于是房間里的場面變得十分怪異,司馬蕭華半躺在榻上閉目養神,仿佛周邊的東西都成了空氣。而蘇淺墨則是靠在床上捻著糕點慢慢的咬著咀嚼著,不出聲搭話也不試圖引起他的注意。
他這人手段厲害不是一天兩天的事情了,在這個危險時刻蘇淺墨決定還是明哲保身,別去惹他好了。可事情的發展總是出乎蘇淺墨的意料,她看著手背上迅速冒起的一粒粒紅色疙瘩愣了神,非常迷茫的叫出了聲︰「啊?」
這是怎麼回事……
蘇淺墨的「啊」字才落前就多了一道黑影,司馬蕭華那張俊美的臉上依舊是客氣的疏離,可修長的手指卻緊緊的握住了蘇淺墨的手,他眯了眯細長的鳳眼眼,清冷的重復問道︰「這是怎麼一回事?」
她要知道怎麼回事,就不會這麼驚訝了。
倒是這個妖孽此時一副看好戲的模樣,很有可能罪魁禍首就是他。
蘇淺墨收回了那只手,道︰「估計是被狗咬了。」
司馬蕭華臉上一黑,握著蘇淺墨的手松了松,稍後又薄唇勾起優雅的弧度,「的確,肉包子是比較招狗喜歡,既然知道要被咬,還那麼興致勃勃的沖去喂狗的,恐怕你是當今世上第一肉包。」
……司馬蕭華,太過分了,說話怎麼能這麼反向並且意有所指呢。
這不是擺明了在罵她和沐玉衡嗎!可是她明明出去的時候都還是好的,越想越覺得肯定是這個妖孽給她下的藥……

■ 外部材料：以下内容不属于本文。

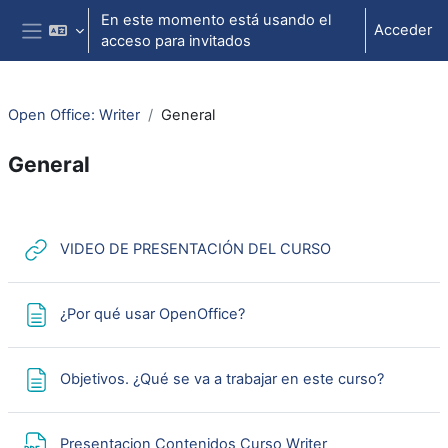
Salta al contenido principal
En este momento está usando el
Acceder
acceso para invitados
Panel lateral
Open Office: Writer
General
General
Perfilado de sección
URL
VIDEO DE PRESENTACIÓN DEL CURSO
Página
¿Por qué usar OpenOffice?
Página
Objetivos. ¿Qué se va a trabajar en este curso?
Archivo
Presentacion Contenidos Curso Writer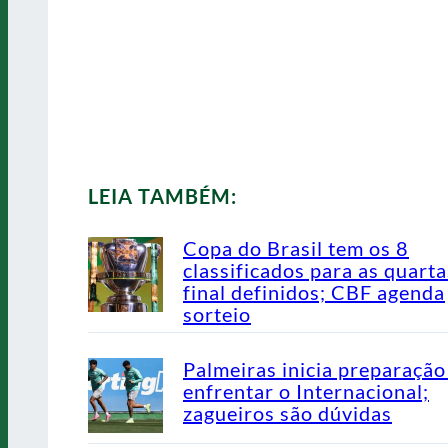
LEIA TAMBÉM:
Copa do Brasil tem os 8
classificados para as quarta
final definidos; CBF agenda
sorteio
Palmeiras inicia preparação
enfrentar o Internacional;
zagueiros são dúvidas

明明那個時候,他霸道的佔了她的便宜,還不忘在她手上加料……
吃醋也不帶這麼玩的!可惡,太可惡了!
蘇淺墨抬頭,很憨厚的道︰「這傷勢實在嚴重,我得去找解藥。」
「你還要去找他?」司馬蕭華俊美的臉上一片寒冷,聲音帶著凜冽煞氣。
蘇淺墨更加肯定是這貨動的手腳,心道這人果然是斤斤計較。
不過,這個一向威風八面的將軍這個時候被她氣得臉色青黑不定,蘇淺墨的氣也消了不少。
畢竟這件事是她不對在先,換了誰被心愛之人給一個人丟下,恐怕都會不好受。
最後,蘇淺墨轉開臉輕咳了幾聲,「解藥呢?」
司馬蕭華的臉色頓時如冬雪初融,鳳眸深處閃過喜色,可是很快便又板起臉來,半眯著狐狸眼看著她。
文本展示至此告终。